Lifetime Brands, Inc. recently announced financial results for the quarter ended March 31, 2009. Net sales for the 2009 quarter totaled $90.2 million, compared to net sales of $98.2 million for the same period in 2008. For the quarter, the company reported a net loss of $6.0 million, or $0.50 per diluted share, compared to a net loss of $6.4 million, or $0.53 per diluted share, for the first quarter of 2008. The company recorded tax expense of $135,000 in the 2009 period, compared to a tax benefit of $4.9 million in the 2008 period.
The company’s results for the first quarter of 2009 and 2008 include pre-tax charges of $0.8 million, or $0.04 per diluted share, and $2.9 million, or $0.14 per diluted share, respectively, attributable primarily to the closing of the company’s retail stores. The results for each of the 2009 and 2008 quarters also includes pre-tax charges of $0.6 million or $0.03 per diluted share, consisting of additional non-cash interest expense as a result of the required retrospective adoption of FASB Staff Position APB 14-1.
Net sales for the company’s wholesale segment in the first quarter of 2009 were $83.6 million, an increase of $3.2 million, or 4.0%, compared to net sales of $80.4 million for the 2008 period. Excluding Mikasa net wholesale sales of $8.3 million, net wholesale sales were $75.3 million for the quarter ended March 31, 2009, a decrease of 6.3% compared to the 2008 period.
Net sales for the direct-to-consumer segment in the first quarter of 2009 were $6.6 million compared to $17.8 million for the 2008 period. On December 31, 2008, the company ceased operating its retail stores. The company’s direct-to-consumer segment now consists solely of its Pfaltzgraff® website and mail order catalog and its Mikasa® website, which was acquired in June 2008. On a comparable basis, excluding the net sales from the Mikasa website in 2009 and the net sales generated by the company’s retail stores in 2008, net sales for the direct-to-consumer segment were $5.8 million in 2009 compared to $6.2 million in 2008. The decrease was primarily due to a decline in shipping revenue in 2009 as a result of a free shipping promotion.
“We are pleased with our results for the three months ended March 31, 2009,” said Jeffrey Siegel, chairman, president and chief executive officer. “Despite the challenging economic environment, the company’s operating loss in the period was approximately $5.4 million less in 2009 than in the corresponding period in 2008. Excluding restructuring expenses, the loss from operations, was $2.5 million in the 2009 period, compared to $5.9 million in 2008, a decrease of 57%. This decrease reflects the closing of our retail stores, the consolidation of our West Coast distribution centers, and other measures we have taken to lower SG&A.
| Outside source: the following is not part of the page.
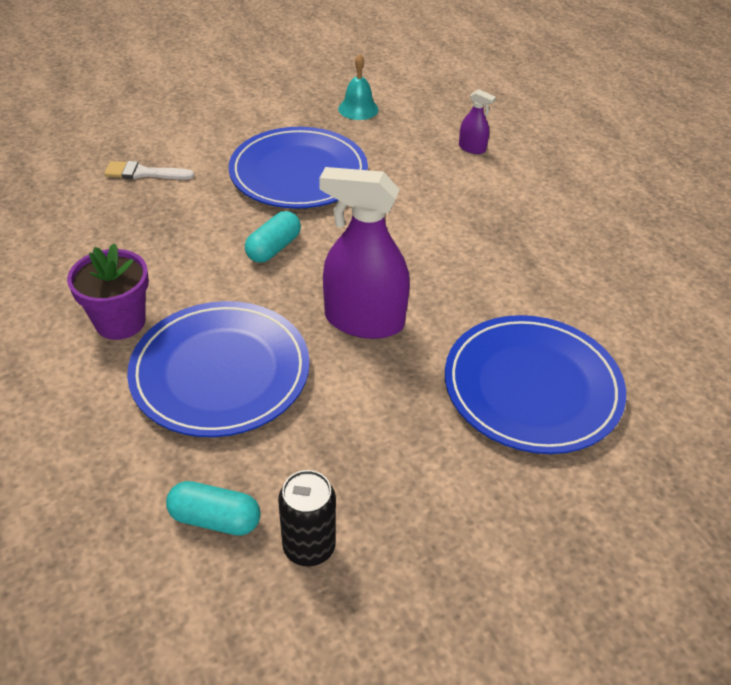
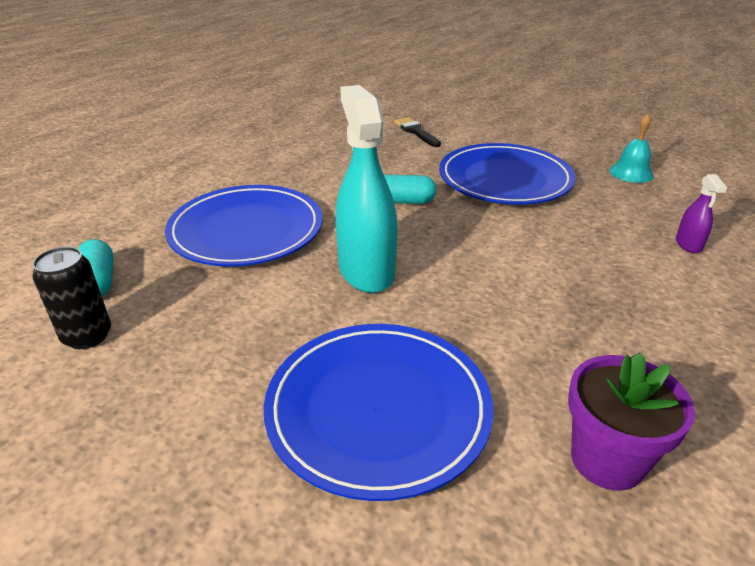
camera: 60 degrees right, 10 degrees down
(120, 322) = (262, 179): purple flower pot -> purple flower pot (607, 459)
(143, 173) = (416, 132): white brush -> black brush
(364, 321) = (366, 271): purple spray bottle -> turquoise spray bottle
“The reported year-over-year decrease of $5.1 million in net wholesale sales after excluding net sales attributable to Mikasa primarily reflects the non-recurrence of $3.0 million of net sales to Linens ‘n Things in the 2008 first quarter and $1.0 million of net wholesale sales to certain Canadian accounts that, since May 2008, have been serviced by our alliance partner, Accent-Fairchild Group. To a lesser extent, the decrease also reflects net sales of certain products under the Mikasa brand that otherwise would have been made under one or more of our other brands.
“Our emphasis on product design has always set Lifetime apart from our competition. We are working closely with our retail partners to create customized programs that are tailored for today’s business climate, while remaining trend-right. We also have created brand extensions, including Gourmet Basics by Mikasa™, M by Mikasa™ and Pfaltzgraff Everyday®, which offer trusted brands and outstanding design at significant values.
“We believe Lifetime is well-positioned for the year. In particular, we believe the current environment presents us with opportunities to expand our market share in each of our product classifications.”